Antony's three children by Cleopatra were taken back to Rome, where they appeared in Octavian's triumphal procession, so loaded down with gold chains that they could not move. Afterwards, however, they were handed over to Antony's wife, who brought them up. The two boys appear to have died as children, but Cleopatra Selene survived to be married by Octavian to King Juba of Mauritania.
In 1926 the excavators of Ephesus discovered an octagonal monument in the centre of the city. On stylistic grounds the badly ruined building was dated to 50-20 BC. When they explored the tomb chamber beneath the monument they discovered the bones of a young woman, perhaps 18 to 20 years of age. They removed the skull - why, I am not sure - and measured it before storing it safely away. Unfortunately, during the upheavals of the Second World War when work at Ephesus was suspended, the skull disappeared.
About fifteen years ago Hilke Thuer of the Austrian Academy of Sciences decided to re-examine the tomb. Despite the fact that there is an octagonal tomb at Pula, in Istria, she decided that the fact that the monument was octagonal was a clear link to the Pharos of Alexandria and on this basis concluded that it might be the the tomb of Arsinoe. The headless skeleton was still in place and was removed for examination by Professor Kanz, who has examined more than 500 other skeletons from Ephesus, including the recently discovered gladiators.
His conclusion was that the skeleton was female and aged between 15 and 18. This is possibly a bit young for Arsinoe, though not impossibly so. Cleopatra herself was only 27 at the time of Arsinoe's murder. There was no sign of disease or malnutrition, which could point to a violent death - though many fatal diseases such as typhoid or cholera do not leave traces on the bones. The proportions of the skeleton were consistent with a north African origin.
Despite the absence of the missing skull, a forensic anthropologist called Caroline Wilkinson used modern computer techniques to make a reconstruction based on the measurements and two photographs made in 1926. While questions must remain about the accuracy of the reconstruction - particularly as the jaw was missing and could only be guessed at based on estimates of the tendons and muscles attached to the upper part of the skull. As a result even more doubt must be expressed over the computer-generated facial reconstruction that purports to show what Arsinoe looked like. About all that can be said is that she had a long head which is typical of ancient Egyptians and black Africans.
Of course, this accords with the tradition that Cleopatra's mother, Cleopatra V, had African blood. Could this be the secret of Cleopatra's charm? Plutarch, in his Life of Antony describes her like this:
"For her beauty, as we are told, was in itself not altogether incomparable, nor such as to strike those who saw her; but conversation with her had an irresistible charm, and her presence, combined with the persuasiveness of her discourse and the character which was somehow diffused about her behaviour towards others, had something stimulating about it. There was sweetness also in the tones of her voice; and her tongue, like an instrument of many strings, she could readily turn to whatever language she pleased."

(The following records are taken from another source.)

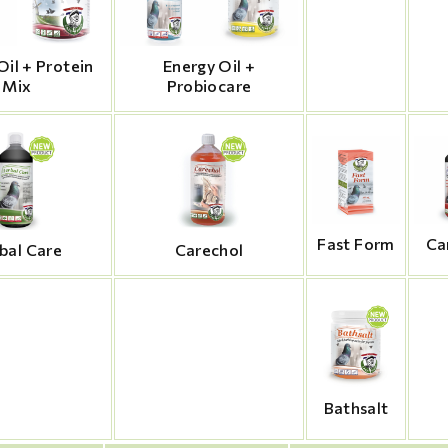
Oil + Protein
Energy Oil +
Mix
Probiocare
Fast Form
Ca
bal Care
Carechol
Bathsalt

None of the depictions of Cleopatra, whether Egyptian or Roman statues or on coins, show her with negroid features, but she may well have had dusky skin and curly hair. Such characteristics might explain why Plutarch thought her not altogether beautiful but may well have been novel and irresistable to a less impartial observer - that is, someone whose attention was on the transparent dress rather than the face.

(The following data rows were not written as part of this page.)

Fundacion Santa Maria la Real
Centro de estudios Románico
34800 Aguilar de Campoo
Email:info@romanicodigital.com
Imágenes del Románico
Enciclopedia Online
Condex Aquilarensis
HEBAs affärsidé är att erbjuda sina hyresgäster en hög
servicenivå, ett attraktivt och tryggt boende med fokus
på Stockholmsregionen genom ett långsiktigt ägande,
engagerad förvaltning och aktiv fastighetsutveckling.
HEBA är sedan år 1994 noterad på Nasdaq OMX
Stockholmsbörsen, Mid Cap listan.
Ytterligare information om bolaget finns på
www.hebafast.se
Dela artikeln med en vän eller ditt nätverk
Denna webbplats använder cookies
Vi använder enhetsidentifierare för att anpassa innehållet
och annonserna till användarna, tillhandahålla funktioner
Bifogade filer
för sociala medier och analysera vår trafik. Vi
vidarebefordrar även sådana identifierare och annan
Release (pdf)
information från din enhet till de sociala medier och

Dr Fabian Kanz, of the Medical University of Vienna, will present a scientific paper on the remains at the Americna ASsociation of Physical Anthropologists in Chicago in March, 2009 and no doubt he will talk about the size and weight of the bones, of the features of the face and the build of the body, but I doubt he will say a word about the overweening ambition that brought all these people to an untimely end. Such things don't show up in bones.